Wickström repeatedly sees a lot of skiers with ill-fitting poles, which can lead to both pain and frustration as well as valuable time lost on the course. 

“I don't think people are aware of how much they lose by having the wrong length of poles, especially with too short poles,” says Wickström, elaborating: 

“For every centimeter you cut down on pole length compared to the FIS maximum limit, you lose a significant amount of time doubling poling. For elite racers and many dedicated recreational skiers, long-distance races are all about double poling, so it means a lot to them. However, that group tends to be good at having the right pole length. But more and more people, even at lower levels, are incorporating more double poling into their skiing, so this affects everyone.”

In Wickström’s experience, the maximum length allowed by the international ski- and snowboard association (FIS) in classic races is typically spot-on for almost everyone, from elite to recreational skiers. 

“The FIS maximum limit is defined as your body height in centimeters with ski boots on, multiplied by 0.83. Some may feel that diagonal skiing is a bit more challenging if the poles are right up to the FIS limit, but it's very little compared to the gains of having the right pole length for double poling,” Wickström adds.

Wickström also points out that pole straps are a big deal. 

“It's not just the length of the pole that matters when you're buying ski poles. Take some time to find the right size for the strap as well.”

“The thing with pole straps is very individual. It's not just about the size but also the shape of the strap. And I would say it's even more individual than ski boots,” says Wickström.

“Some people have large hands; others have small ones. Some like to ski with the thinnest gloves, while others prefer lobster gloves or mittens. This will affect how large the straps should be. But the wrong size of the straps is a bad idea for several reasons,” Wickström explains: 

“If you have the wrong size for the straps, you can get blisters on your hands, put the wrong strain on your hands and wrists, and you may experience an awkward return on the pole swing, where the pole doesn't fall back into your hand correctly after each pole cycle,” says Wickström, continuing:

“Often, the straps are too large. This means you must hold onto the pole throughout the pole cycle, unnecessarily tensing your forearm at the end of the cycle instead of relaxing. I would say that more than half of those who have been to our courses have straps that are too large. I personally use size 8 gloves but have straps in size S.”

Photo by: Nordic Focus

What about the race expo: What are the deals and steals you typically find there? Is there anything you recommend steering clear of?
“I would say definitely swing by the race expo! It’s a great place to see what’s new in equipment, learn about new technologies and rub shoulders with the industry,” Wickström says. 

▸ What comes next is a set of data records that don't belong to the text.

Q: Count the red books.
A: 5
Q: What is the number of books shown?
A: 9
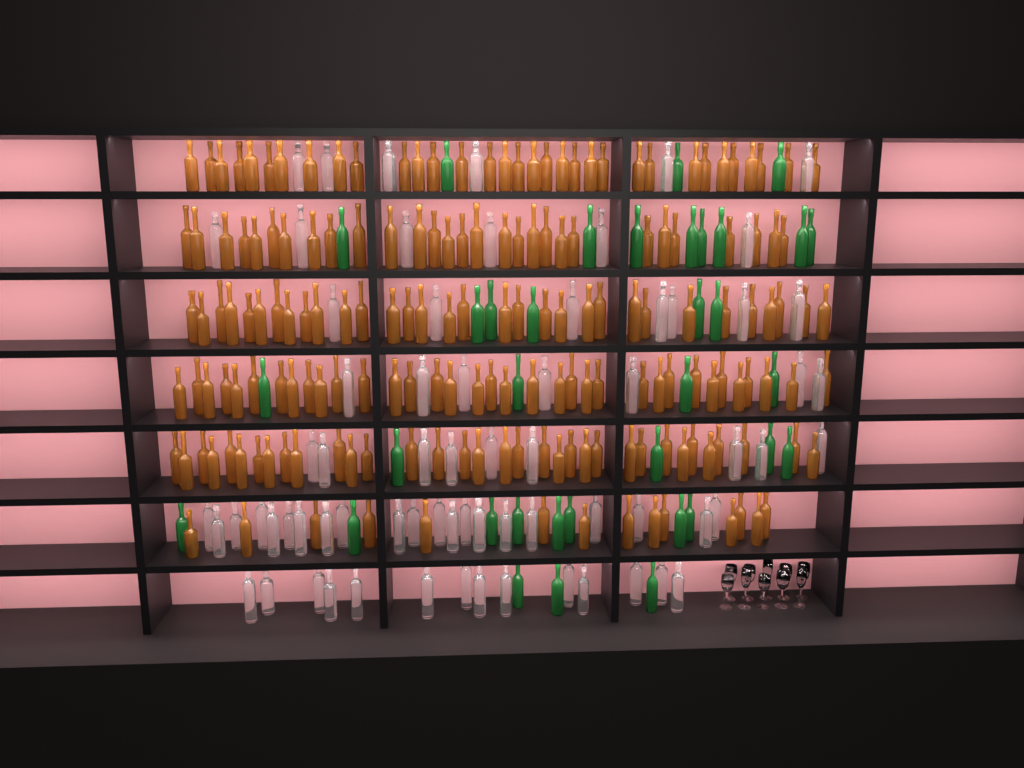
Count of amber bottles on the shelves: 177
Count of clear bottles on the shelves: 70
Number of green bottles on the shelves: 35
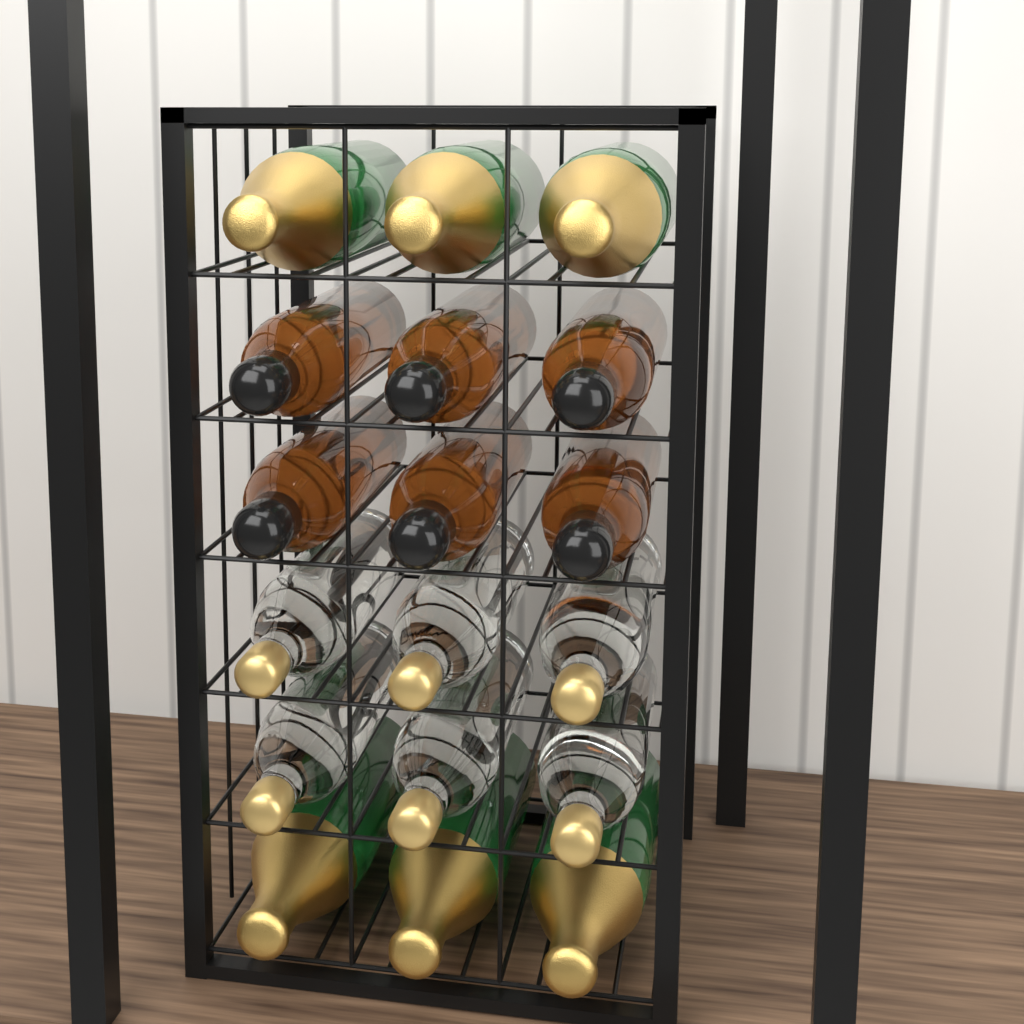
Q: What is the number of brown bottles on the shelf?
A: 6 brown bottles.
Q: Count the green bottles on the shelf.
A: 6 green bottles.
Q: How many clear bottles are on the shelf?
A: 6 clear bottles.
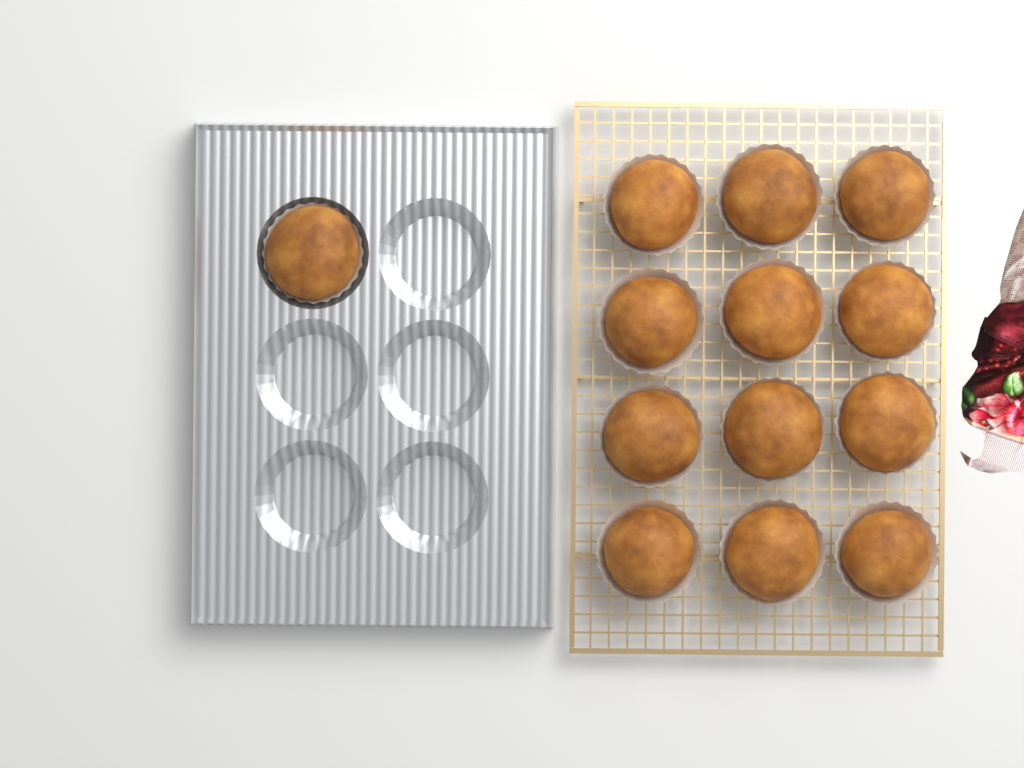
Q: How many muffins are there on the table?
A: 13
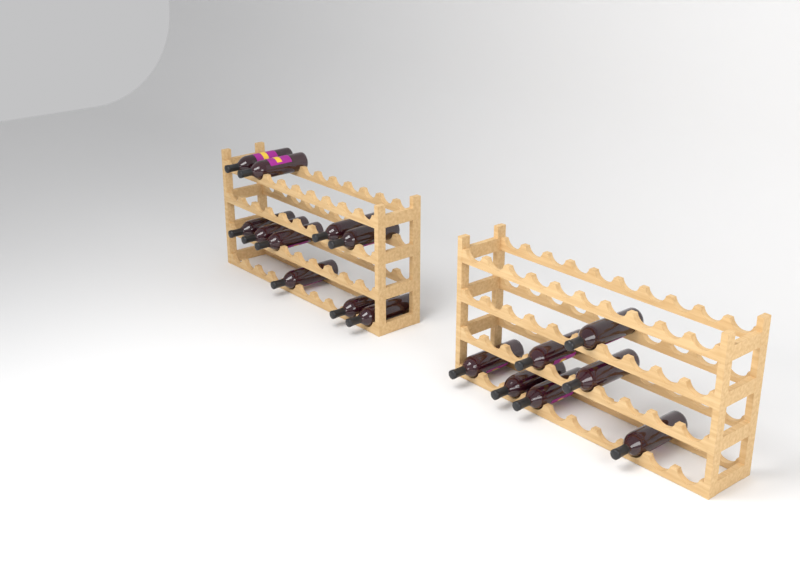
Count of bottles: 17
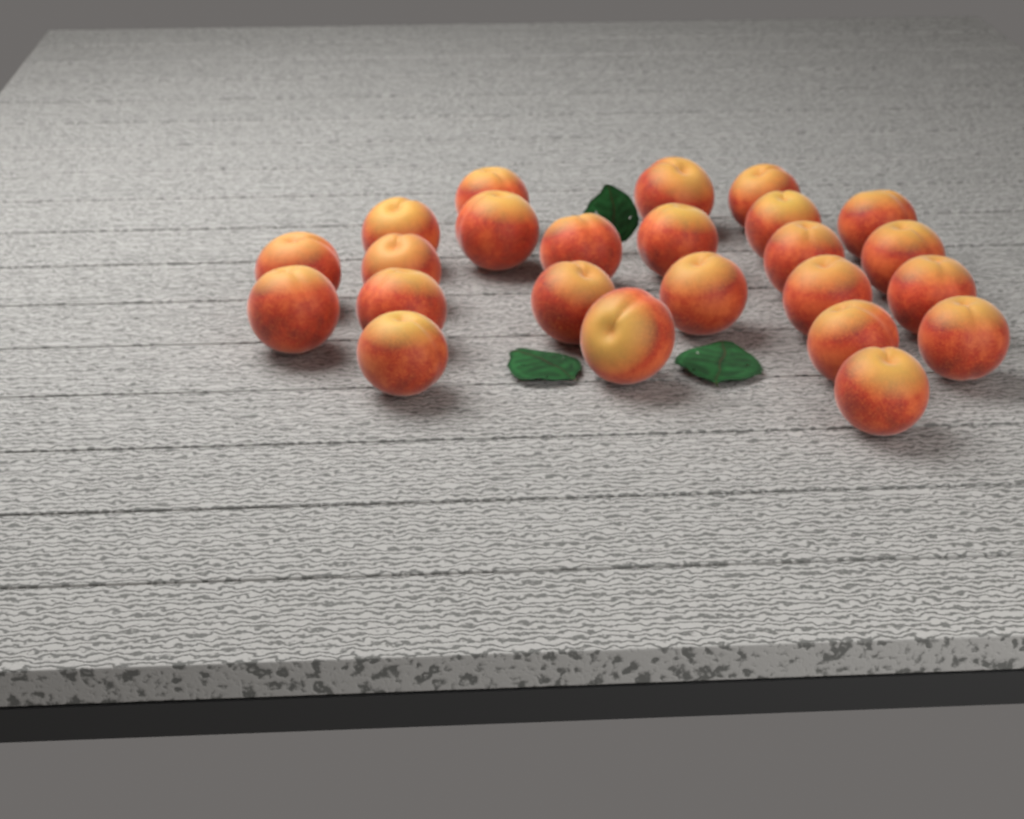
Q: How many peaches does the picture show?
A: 24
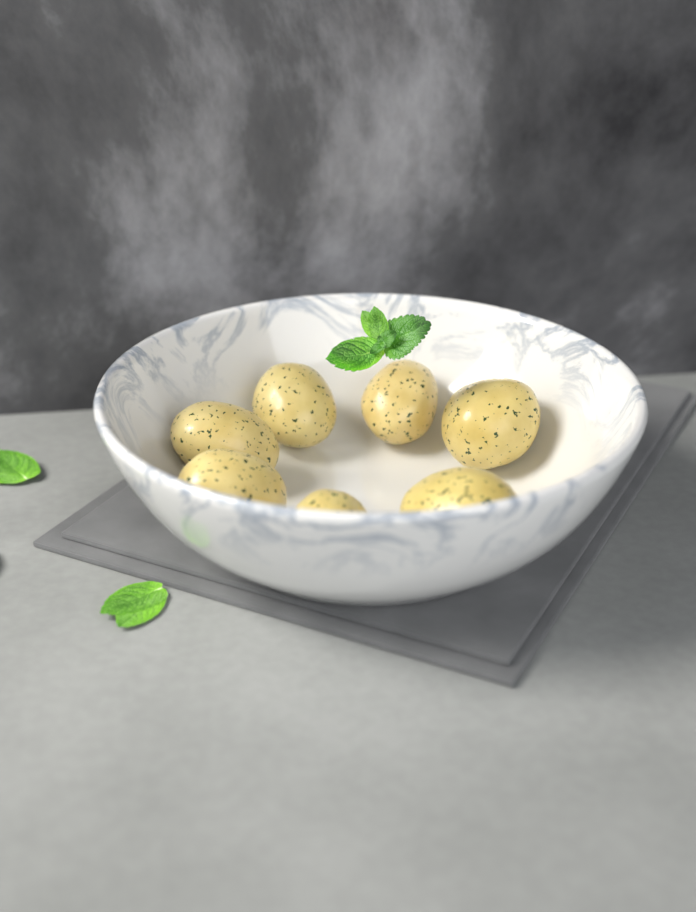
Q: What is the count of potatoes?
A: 7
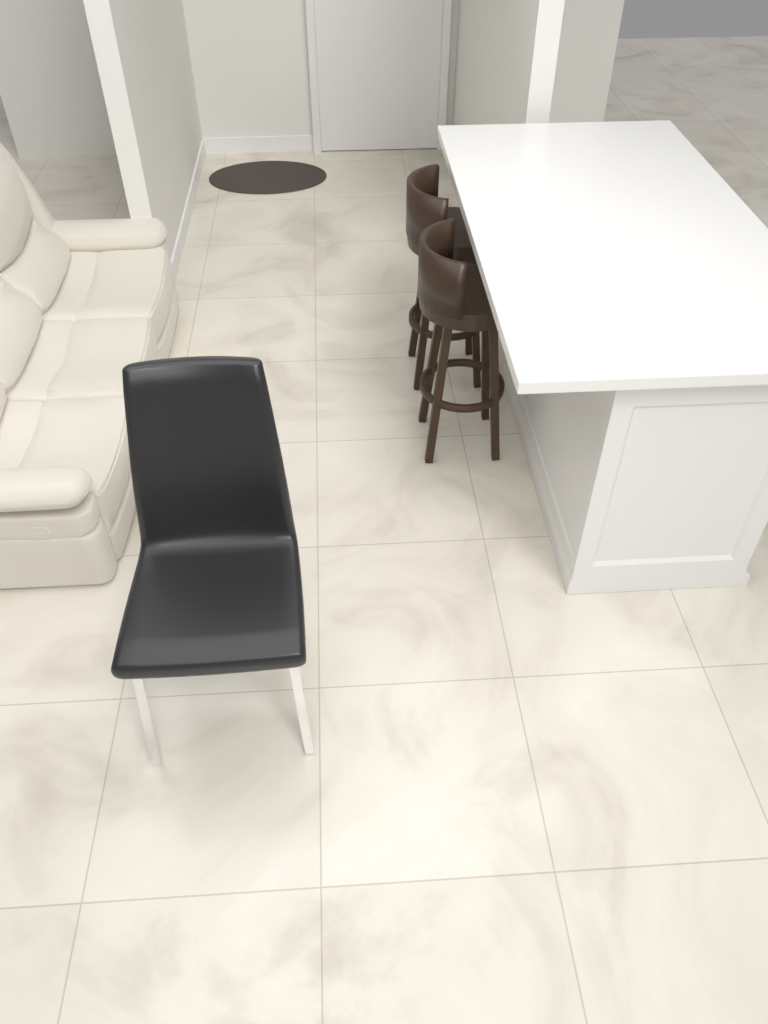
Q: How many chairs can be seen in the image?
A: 1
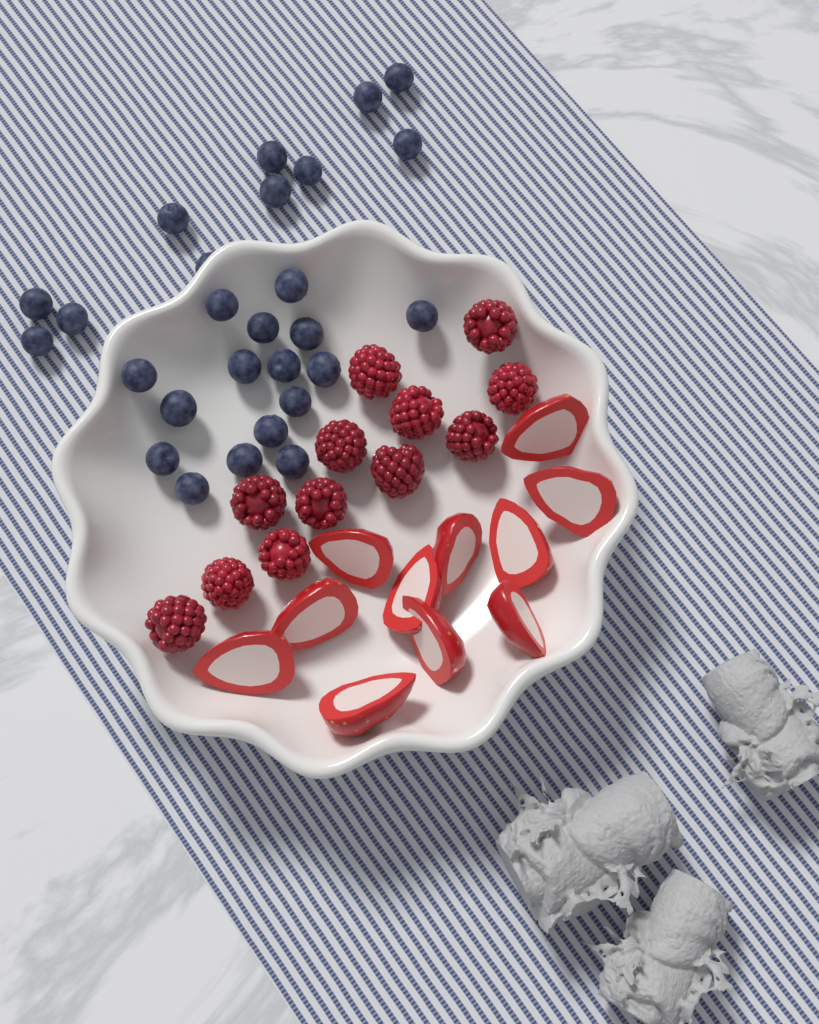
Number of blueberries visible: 27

“It’s a great way to get inspired, scout out things you might want to get next season, and talk to likeminded people.”

But don’t expect rock bottom prices. 

“The prices at the expo generally aren’t that special. There might be some closeouts on discontinued items, and some things are slightly discounted, but most are not. On the other hand, you won’t pay more than regular retail either, and many of the vendors will run various contests, raffles and giveaways where you can enter to win cool stuff for free.”